◆ **DIRECTIVE**:
Copy each line of the records below verbatim, omitting the pictures.

◆ **Stored items**:
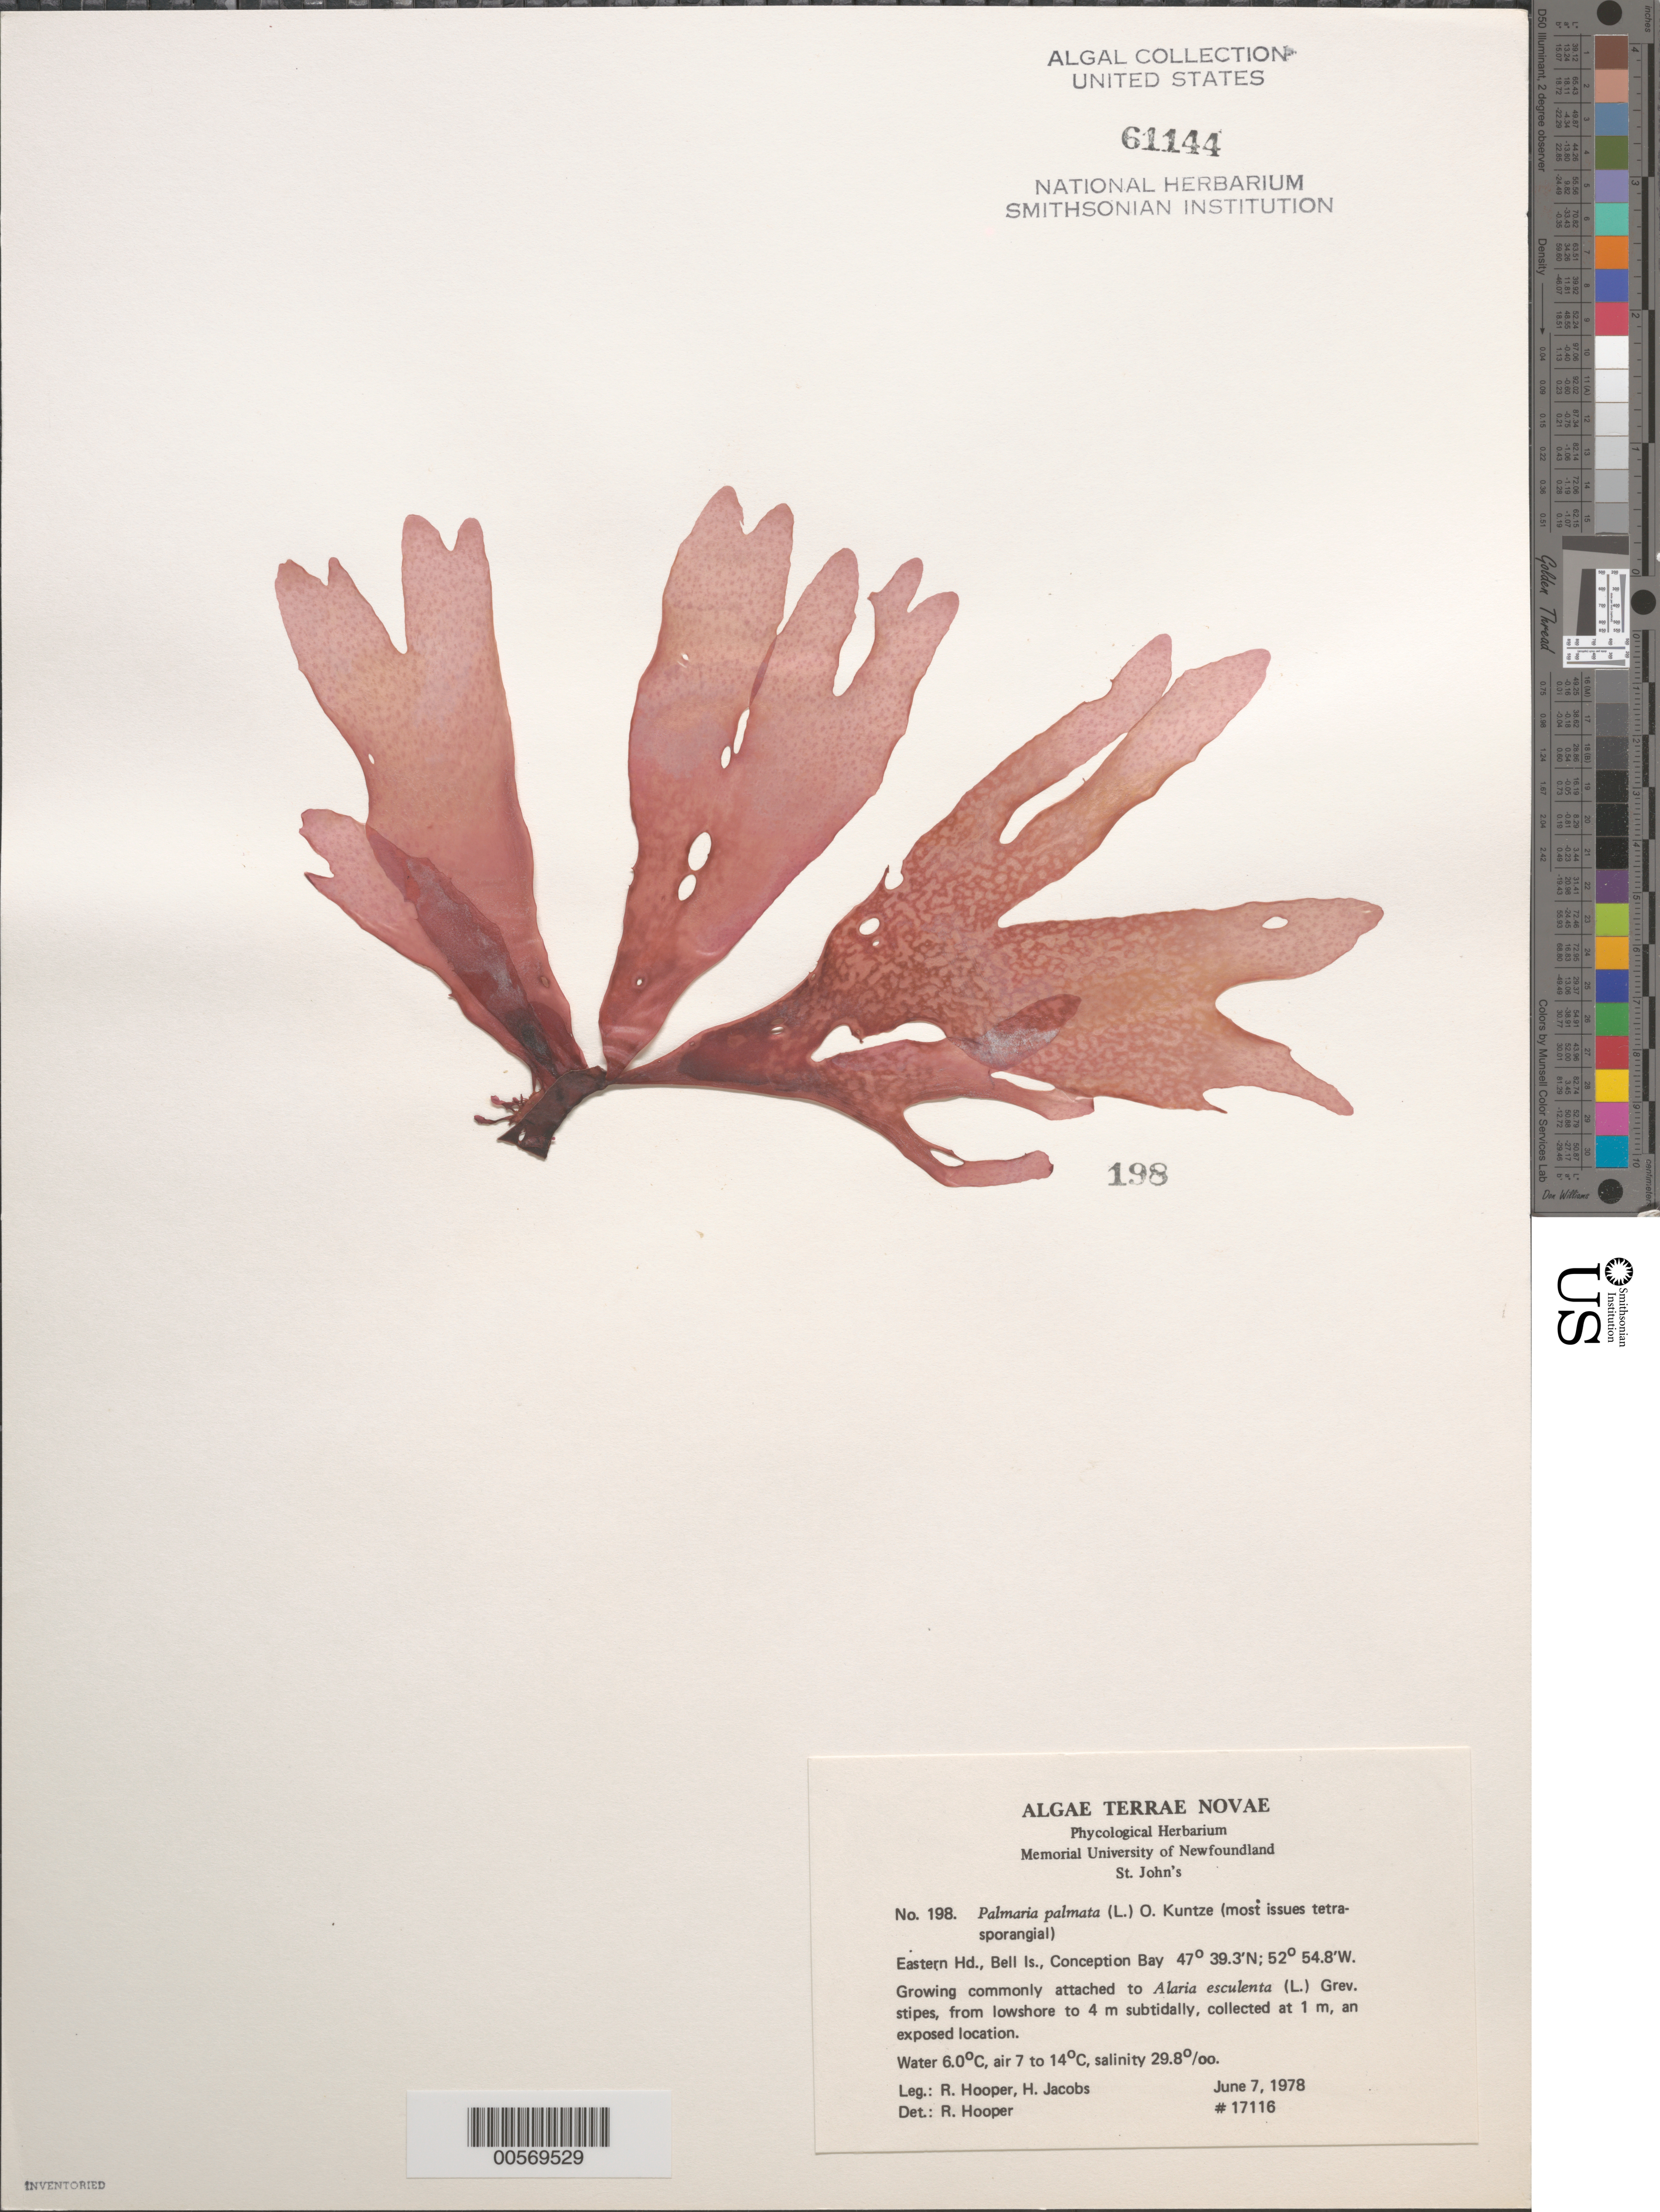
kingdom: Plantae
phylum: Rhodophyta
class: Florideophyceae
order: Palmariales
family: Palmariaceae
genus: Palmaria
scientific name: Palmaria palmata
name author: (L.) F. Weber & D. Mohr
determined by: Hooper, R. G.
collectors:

◆ **EXERCISE RESPONSE**:
kingdom: Plantae
phylum: Rhodophyta
class: Florideophyceae
order: Palmariales
family: Palmariaceae
genus: Palmaria
scientific name: Palmaria palmata
name author: (L.) F. Weber & D. Mohr
determined by: Hooper, R. G.
collectors:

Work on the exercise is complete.